### Box coordinate transitions
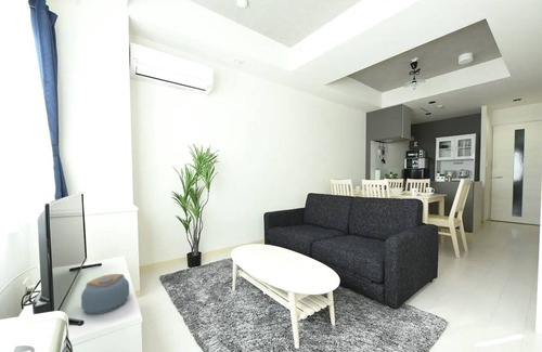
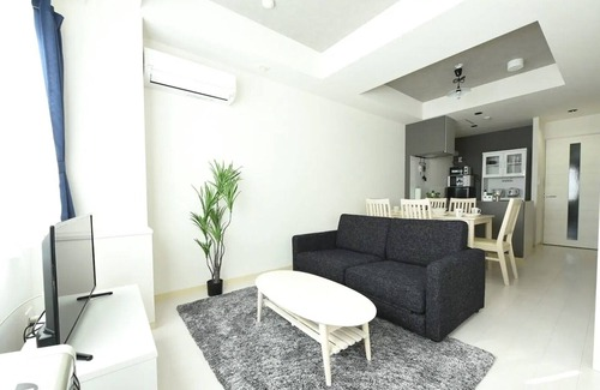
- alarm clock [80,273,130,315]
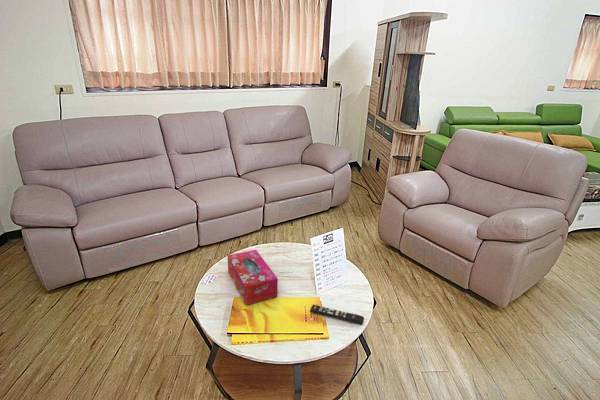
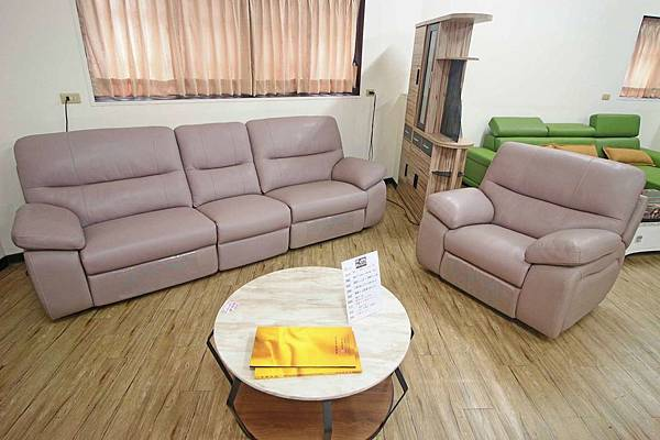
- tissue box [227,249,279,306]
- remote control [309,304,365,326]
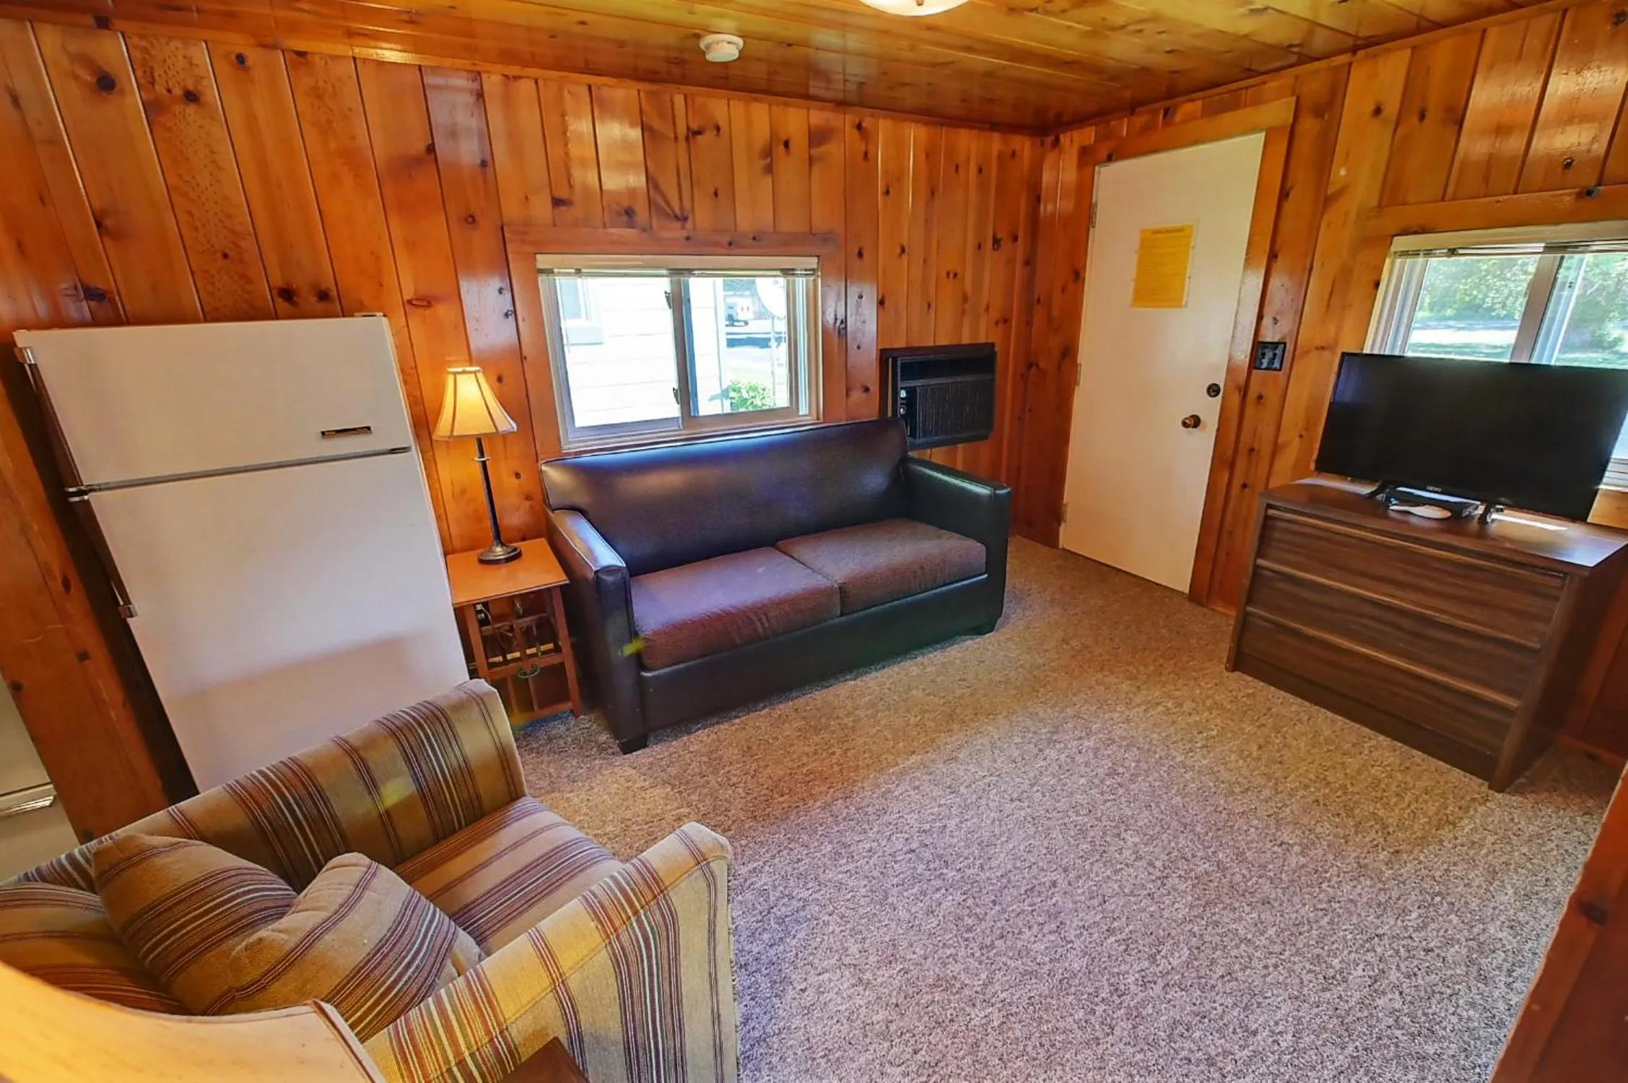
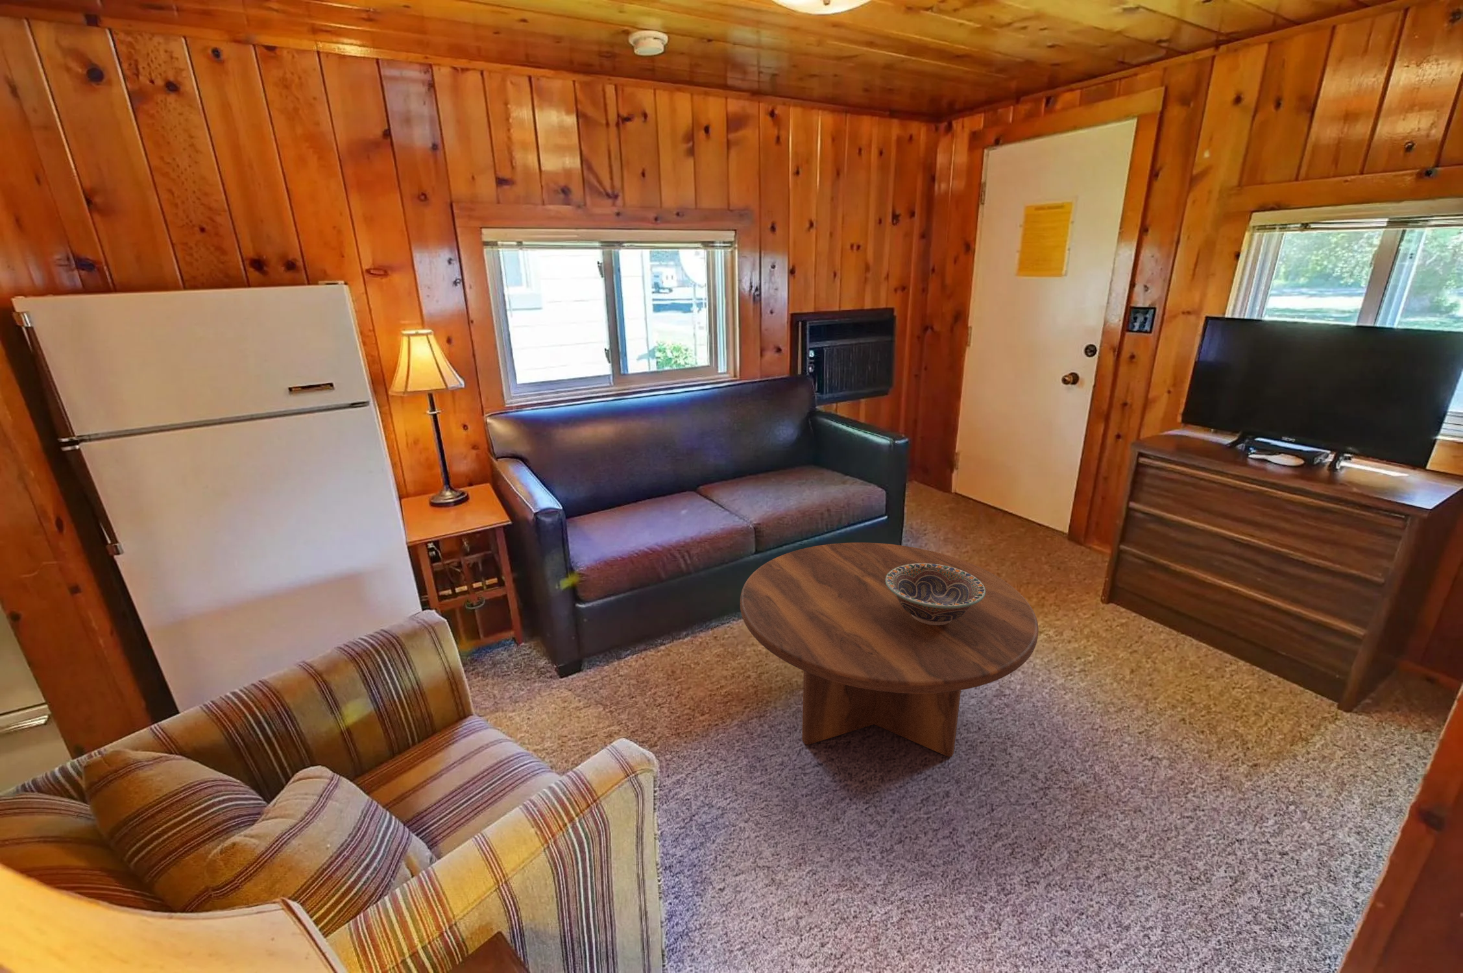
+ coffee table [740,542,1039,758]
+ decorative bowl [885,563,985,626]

### TASK DETAILS
Going through the records above line by line, transcribe each one exactly and skip any pictures.

### RESULT
- alarm clock [80,273,130,315]
- tissue box [227,249,279,306]
- remote control [309,304,365,326]
+ coffee table [740,542,1039,758]
+ decorative bowl [885,563,985,626]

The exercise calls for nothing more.